Il carro armato rock de Il Teatro degli Orrori
[MUSICA]
ROMA- E’ un appuntamento da non perdere quello con Il Teatro degli Orrori, Roma si prepara ad accogliere cinque musicisti sorprendenti e dal fortissimo impatto scenico. Il loro non è semplice rock, ma il più hard che l’Italia abbia mai prodotto. Un’appassionata miscela di vibranti note e pungenti parole che scuotono le coscienze e spingono alla riflessione.
Quando arrivo al Circolo degli Artisti è già sold out, la sala è stracolma e tentare di raggiungere la transenna è un’impresa ardua. A luci spente i cinque mentori della crudeltà si sistemano sul palco per dare inizio a un live da effetto centrifuga.

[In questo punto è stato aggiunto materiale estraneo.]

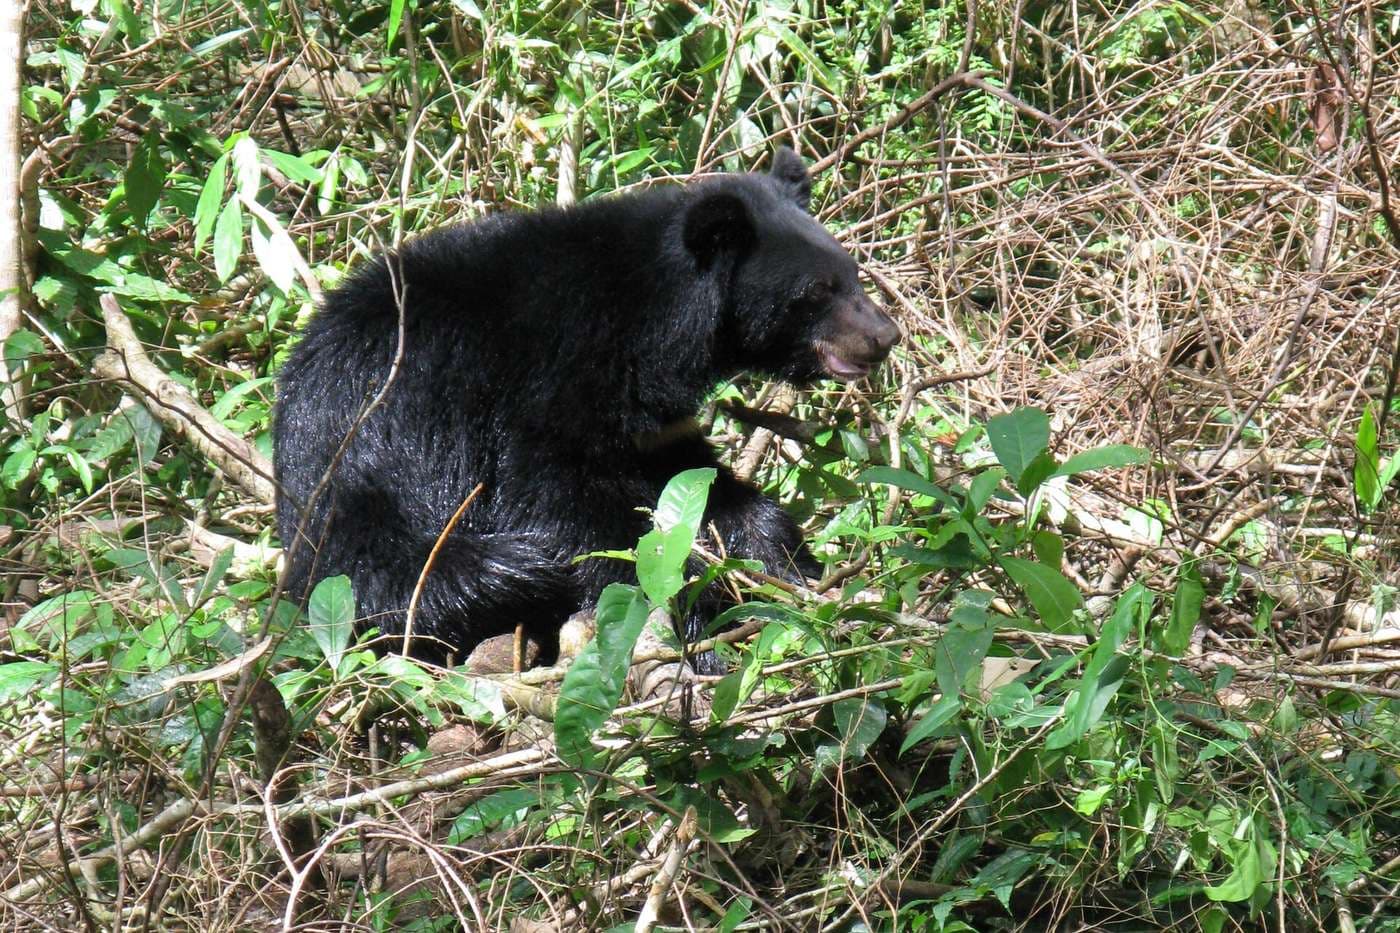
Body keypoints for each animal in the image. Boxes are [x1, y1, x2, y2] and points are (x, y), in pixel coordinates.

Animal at [272, 148, 899, 669]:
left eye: (851, 274)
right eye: (816, 291)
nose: (885, 336)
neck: (654, 326)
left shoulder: (652, 422)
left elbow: (697, 481)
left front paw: (792, 567)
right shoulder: (543, 383)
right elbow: (561, 503)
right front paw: (703, 616)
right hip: (362, 485)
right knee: (419, 579)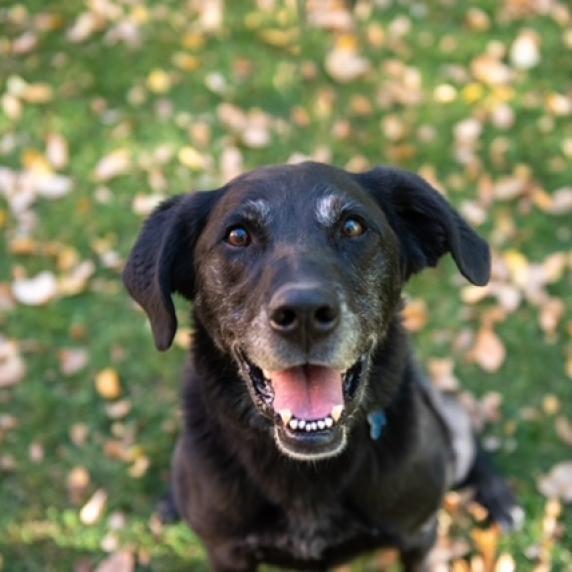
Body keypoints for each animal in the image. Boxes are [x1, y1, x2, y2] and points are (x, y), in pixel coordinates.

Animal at [125, 163, 524, 568]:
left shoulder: (419, 535)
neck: (306, 472)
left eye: (352, 227)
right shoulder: (226, 553)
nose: (304, 314)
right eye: (237, 235)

Si inizia con “Direzioni Diverse” dall’ultimo lavoro A Sangue Freddo uscito lo scorso 30 ottobre, un album forse più morbido nel sound, ma crudo e diretto nelle liriche.
Il pubblico del Circolo degli Artisti è affamato, si ubriaca inerme della follia scaricata dal palco. Si abbandona alla musica e al ghigno di un mefistofele terreno che trascinato da una folla furente giunge fino in fondo al locale.
La scaletta si alterna tra nuovi e vecchi brani, quelli in cui il noise faceva da padrone. Pier Paolo Capovilla, con la sua voce dal tono dissacrante e provocatorio, ci accompagna in un viaggio sonoro che apre gli occhi e la mente.
I seguaci di Ataurd esprimono la loro teatralità nella fusione dei principali linguaggi della messa in scena: il gesto, il movimento, il suono e la parola. “Utilizzare il grottesco, l’orrendo e il dolore per aggredire il pubblico”
“La canzone di Tom” e “Compagna Teresa” sono sicuramente i brani più amati, ma è durante “A Sangue Freddo” che la sala inizia a oscillare senza sosta. Il brano è un tributo a Ken Saro Wiwa, un poeta e attivista nigeriano che nei primi anni novanta, con la sua MOSOP (Movement for the Survival of the Ogoni People), si fece portavoce delle popolazioni del Delta del Niger contro le multinazionali petrolifere (accusate di abuso e inquinamento) e per questo fu giustiziato nel 1995.
Il live è folgorante e suona come tanti pugni in faccia: le scariche sonore di una chitarra possente, i ritmi cruenti di una batteria scatenata, la pienezza di un basso sicuro e la derisione di una voce narratrice.
Un breve bis in cui, attraverso “1000 Doses Of Love”, appagano gli aficionados dei One Dimensional Man che possono dire di aver assistito davvero ad un Carrarmato Rock.